From a pure business point of view, bringing storage market leader EMC into Dell would be a good move for Dell's storage business, said Michael Tanenhaus, principal at Mavenspire, an Annapolis, Md.-based solution provider and Dell partner.

NEXT: Messy Culture Issues, But Confusion Could Help The Channel

But in terms of corporate culture, such a merger would be hard, Mavenspire's Tanenhaus told CRN.

Customers are quickly moving to new solutions such as the cloud and hyper-converged infrastructure, Tanenhaus said. "With the vast majority of solutions for these trends, including Dell's, there is no centralized control of the storage part," he said. "But the EMC approach is centralized control."

There is also a big difference in the sales culture of the two, Tanenhaus said. "Dell focuses on end-to-end solutions," he said. "At EMC, the closest it comes to end-to-end solutions is VCE."

One Dell partner, who asked to remain anonymous, said that, in the event of a merger with EMC, Dell would finally get a sales team that truly understands how to sell storage.

However, that solution provider told CRN, corporate culture would be a real issue in bringing the two together.

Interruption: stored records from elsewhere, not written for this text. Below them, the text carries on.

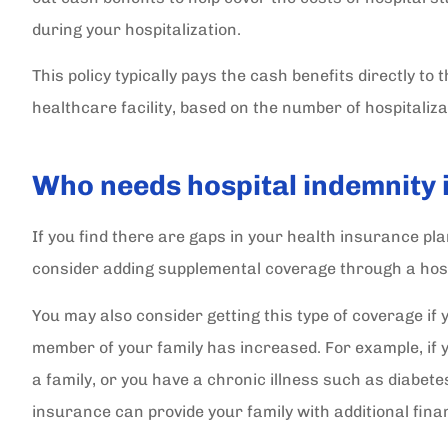
during your hospitalization.
This policy typically pays the cash benefits directly to
healthcare facility, based on the number of hospitaliza
Who needs hospital indemnity
If you find there are gaps in your health insurance pl
consider adding supplemental coverage through a hosp
You may also consider getting this type of coverage if yo
In all my years I have dea
member of your family has increased. For example, if 
quite a few insurance agen
a family, or you have a chronic illness such as diabete
have never...
insurance can provide your family with additional fina
Sally C Secretary Dunnellon Lions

"Dell's acquisition strategy to this point has been very good," the solution provider said. "Dell has bought a lot of good intellectual property. But this would be different. EMC would not be an intellectual property play, but a play for market share and customer base. This could be disruptive to everything we do."

Yet, while hoping such a deal never happens, the solution provider said the resulting confusion could benefit channel partners. "It could actually be good news for us," the solution provider said.

The CEO of a large HP and EMC partner, meanwhile, said an HP-EMC deal would create a cultural clash between the HP channel philosophy and the EMC channel philosophy.

"EMC buying HP would be like letting the fox into the chicken coop," the solution provider said. "It would be very difficult to try to merge the hyper-aggressive go-out-and-kill-something EMC culture with the HP culture. I just don’t know what would come of that."